Twins — one an alpha male “demon brother,” the other small and sickly — grow apart but remain linked.
At a fever pitch childhood passed for the demon brother who was first in all things. At a glacial pace childhood passed for the smaller brother who trailed behind his twin in all things. The demon brother was joyous to behold, pure infant fire, radiant thrumming energy, every molecule of his being quivering with life, appetite, me me me. The smaller brother was often sick, lungs filled with fluids, a tiny valve in his heart fluttered, soft bones of his curving spine, soft bones of his bowed legs, anemia, weak appetite, and the skull subtly misshapen from the forceps delivery, his cries were breathy, bleating, nearly inaudible me? me? For the demon brother was first in all things.
Edgar “Eddie” Waldman is the demon brother, though we don’t see him doing demonic things, necessarily. He’s a bully, and is especially violent toward his sad little brother, whom he made small in the womb and tortured while they were growing up. Eddie’s a lifelong asshole, no doubt about it, but I kept waiting for him to exhibit some subhuman or superhuman traits, something that would warrant our narrator declaring him the demon brother outright. In fact, there’s an epilogue which hints (and perhaps I’m just jumping to conclusions) that some aspects of this story are based on a newspaper clipping. A simple story, ornately told. You can read it here on this weird site that maybe should not exist.

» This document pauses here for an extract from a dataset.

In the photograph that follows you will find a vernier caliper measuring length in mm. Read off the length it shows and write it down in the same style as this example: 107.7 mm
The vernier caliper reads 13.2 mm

Lots of people have read and commented on this story, mostly when Stories came out in 2010:
David Hebblethwaite gave it three and a half stars, and wrote: “Oates’s prose is dense, with long paragraphs and repeated phrases, which has the effect of putting distance between the reader and events — there’s no forgetting that this a story being told.” I agree with David. I give his last name five stars.

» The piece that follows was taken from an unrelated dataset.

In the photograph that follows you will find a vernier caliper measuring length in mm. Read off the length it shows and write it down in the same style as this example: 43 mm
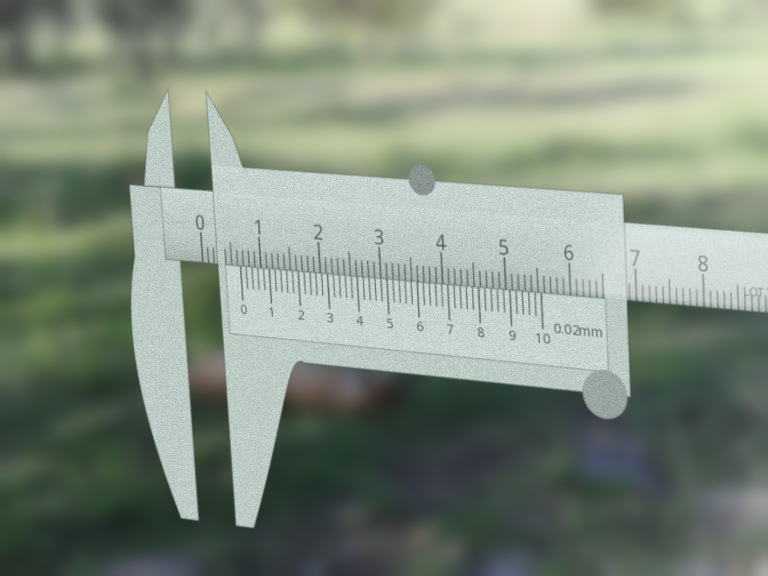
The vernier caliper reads 6.5 mm
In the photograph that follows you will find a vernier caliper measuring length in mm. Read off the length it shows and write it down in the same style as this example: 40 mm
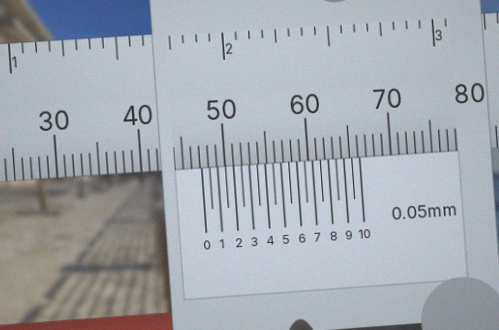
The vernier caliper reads 47.2 mm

Sophia of Page Plucker wrote “This is not a nice story, but it is extremely well-written and really made me think.” Sophia is right. The not-niceness of this story is unrelenting.
Mario Guslandi of SFSite calls this story a “a masterpiece of subtlety and a wonderful parable of life’s conflicting aspects as represented by the opposite destinies of two very different twins.” I think I agree.
Betsy of Books by Betsy says “Joyce Carol Oates could have shortened ‘Fossil Figures,’ by half.” It didn’t drag on for me, though my reading was interrupted by my train reaching its destination.